--- Start of DOCUMENT EXCERPT ---

On 11/19/21 9:18 AM, Robert Elz wrote:
illusory compat issues. I have no idea what inspired this initially, but my guess would be a code bug no-one noticed.
I'm skeptical, but willing to be convinced. Bourne's shell allowed EOF to terminate all sorts of things (quoted strings, command substitutions, here documents) -- enough to make it purposeful.
So just how many complaints do you get about the warning message? "ksh doesn't complain wbout this, why does bash?"
It's usually people who have misplaced or mistyped the ending delimiter. It took only a few seconds to find this: https://unix.stackexchange.com/questions/657488/warning-here-document-at-line-2-delimited-by-end-of-file-wanted-eof I don't have time right now to look for other reports that might have tested it against other shells.
| Which instance of `ola"'? The first or the second? The first. | This cannot be a serious question unless you mean the second. It is a very serious question, but not as to what should hppen but how the standard needs to describe it.
That's why I suggested what I did. Some variant of the existing "When an io_here token has been recognized by the grammar (see Shell Grammar), one or more of the subsequent lines immediately following the next NEWLINE token form the body of one or more here-documents and shall be parsed according to the rules of Here-Document." could probably work as a basis. That implies that the shell goes off and reads lines before parsing the rest of the current line as a list.

--- End of DOCUMENT EXCERPT ---
--- Start of INFORMATION SHOWN ---

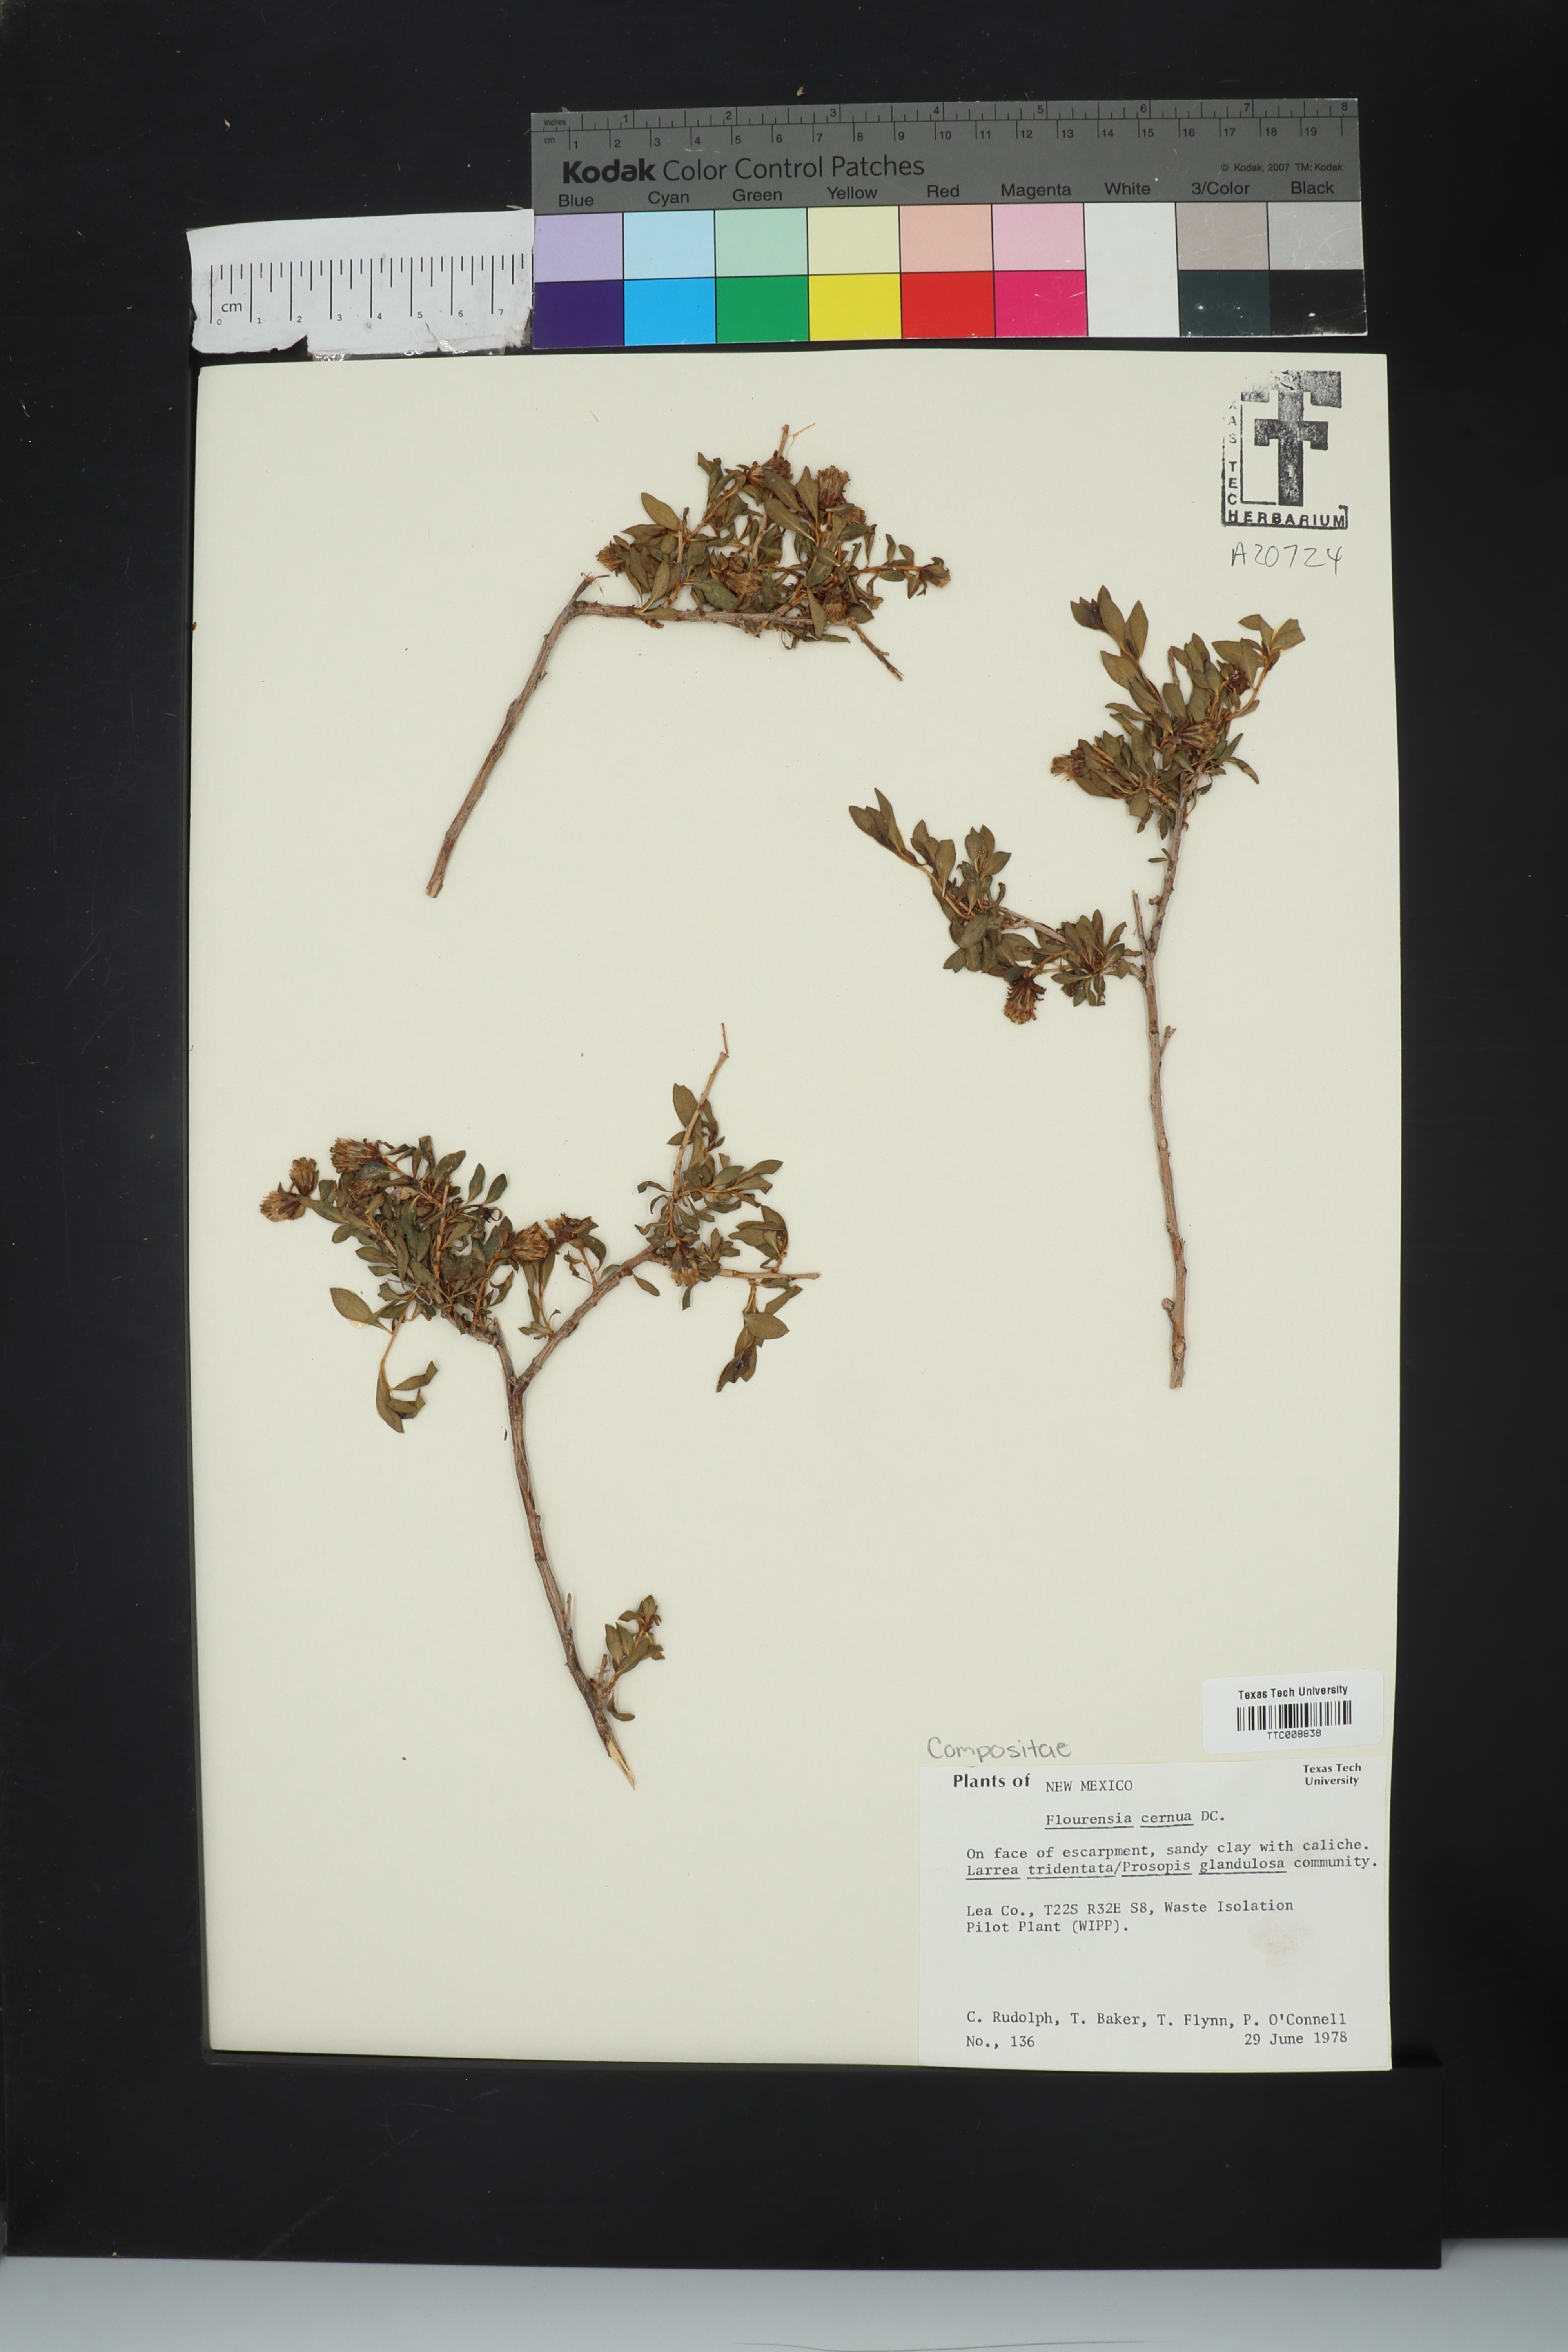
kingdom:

--- End of INFORMATION SHOWN ---

• _REQUIRED WORK_:
In the shell discussion, which three things does it say Bourne's shell allowed EOF to terminate? Answer from the shell discussion text alone.

• _WRITTEN RESPONSE_:
Quoted strings, command substitutions, and here documents.